START The records
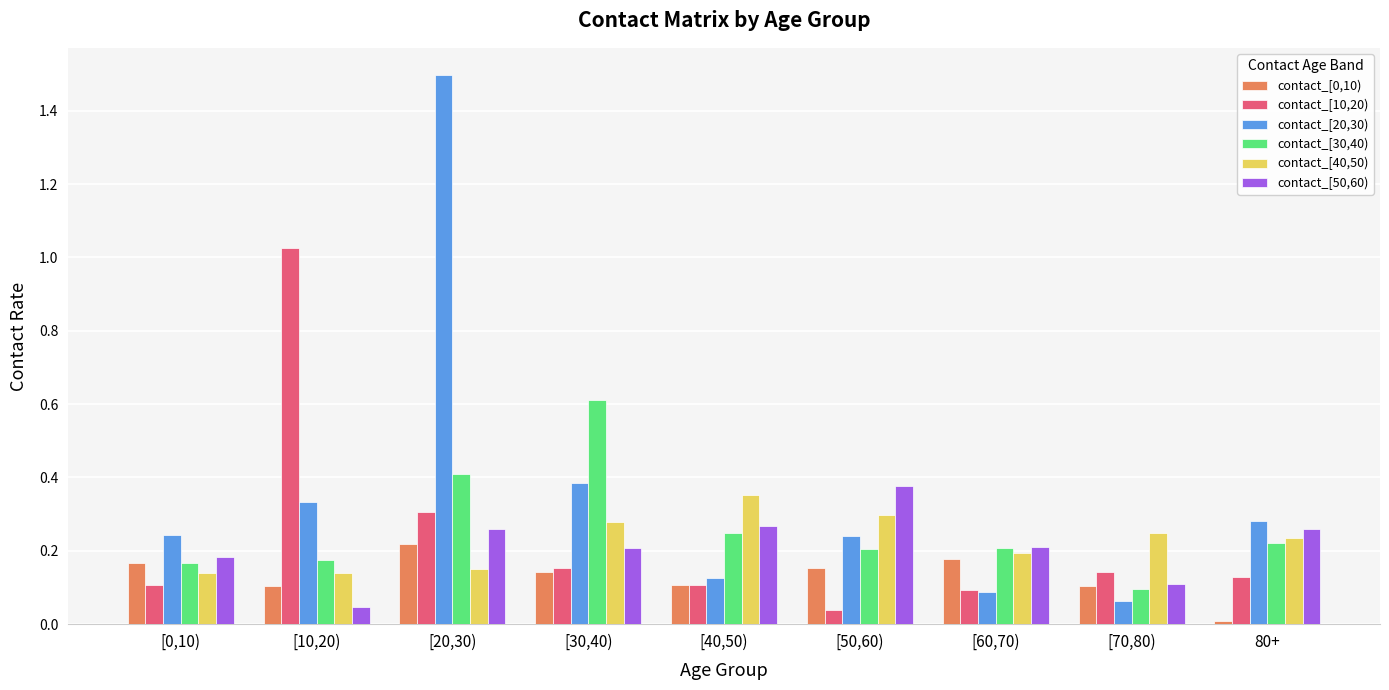

At which category is the sum across all series the highest?

[20,30)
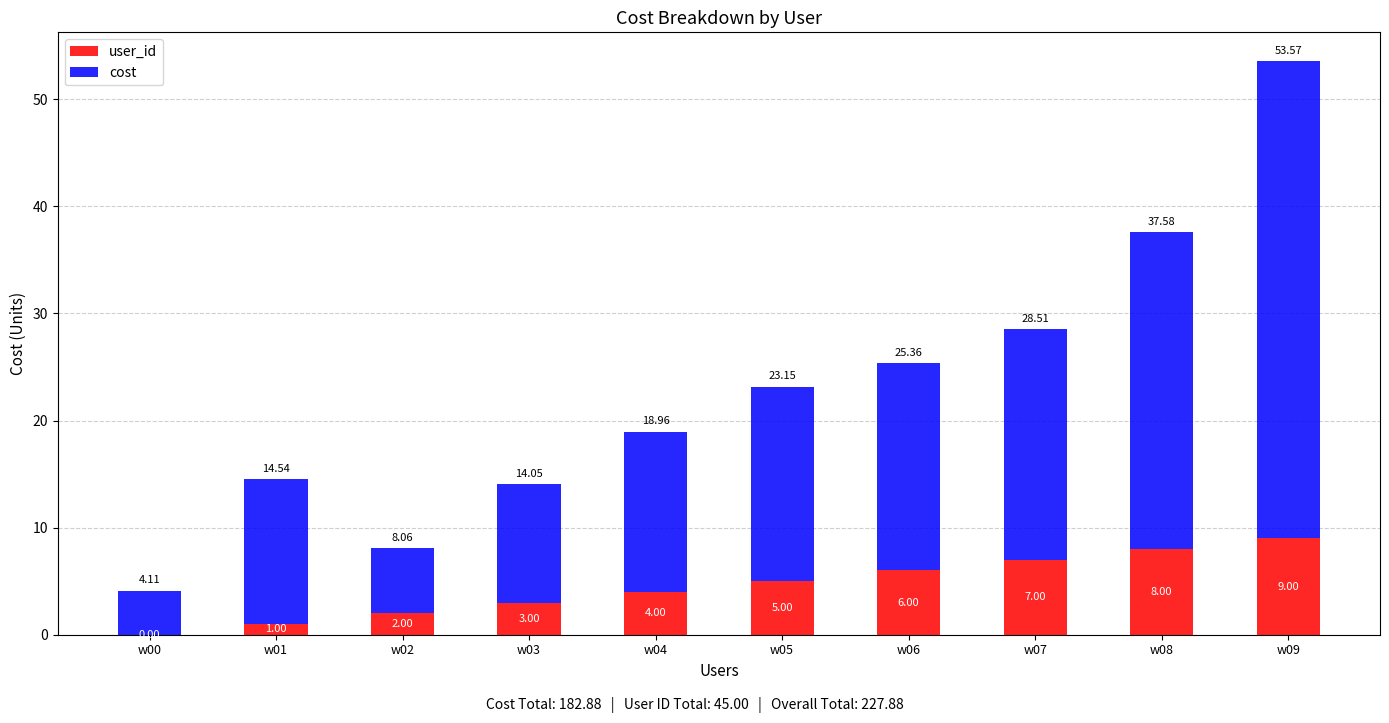

What is the total value across all series at w09?

53.6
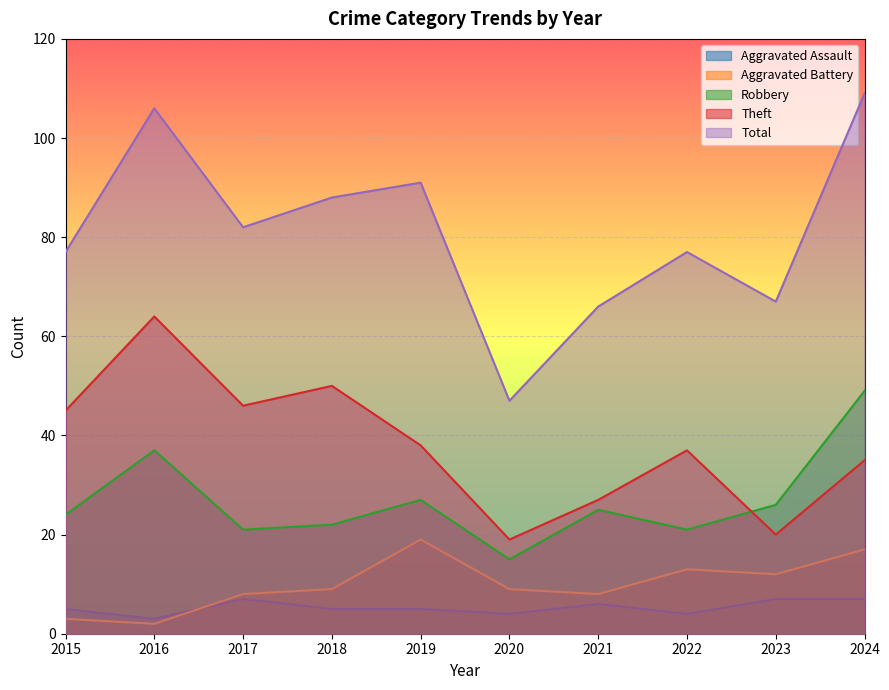

Is it true that Total equals 47 at 2020?

True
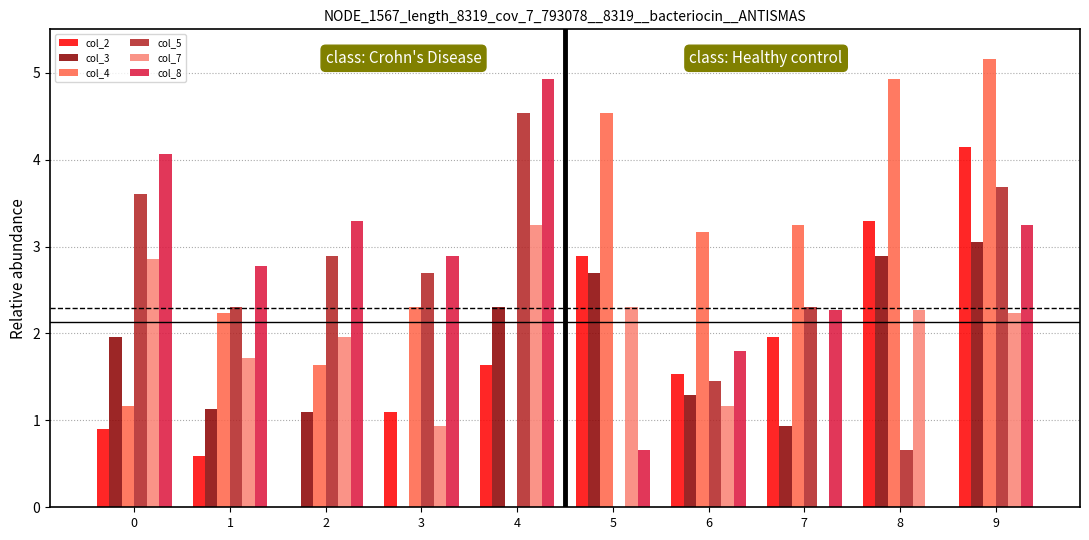

Between 0 and 3, which series saw the biggest shift?

col_3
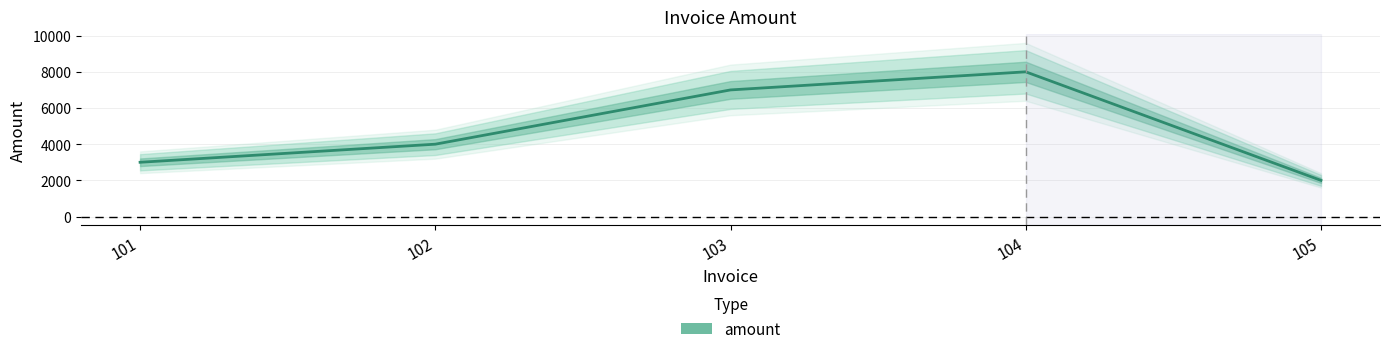

At which category does the data reach its first local peak?

104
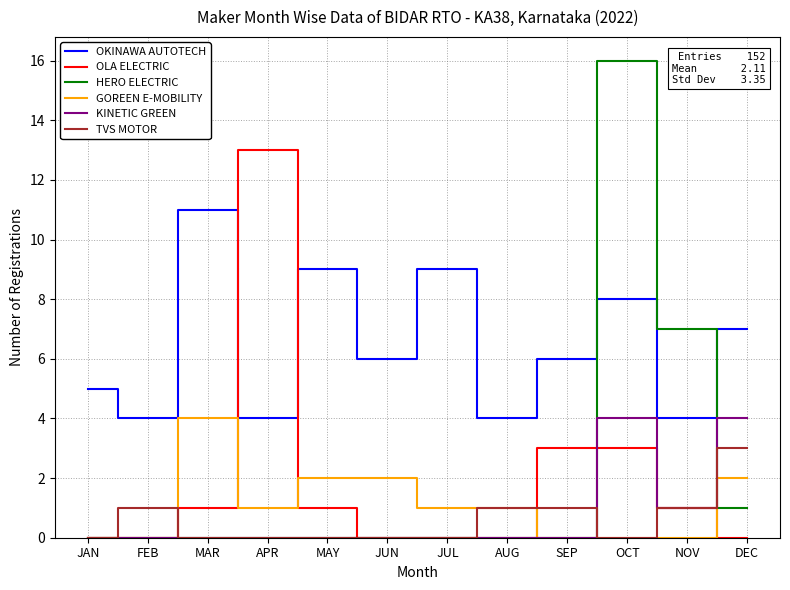

At which label does OKINAWA AUTOTECH first exceed 6?

MAR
END The records
▶ Problem
Arrange the lines of all the items above as a numbered list, leaving out blank lines and pictures.

▶ Answer area
1. At which category is the sum across all series the highest?
2. [20,30)
3. What is the total value across all series at w09?
4. 53.6
5. Is it true that Total equals 47 at 2020?
6. True
7. Between 0 and 3, which series saw the biggest shift?
8. col_3
9. At which category does the data reach its first local peak?
10. 104
11. At which label does OKINAWA AUTOTECH first exceed 6?
12. MAR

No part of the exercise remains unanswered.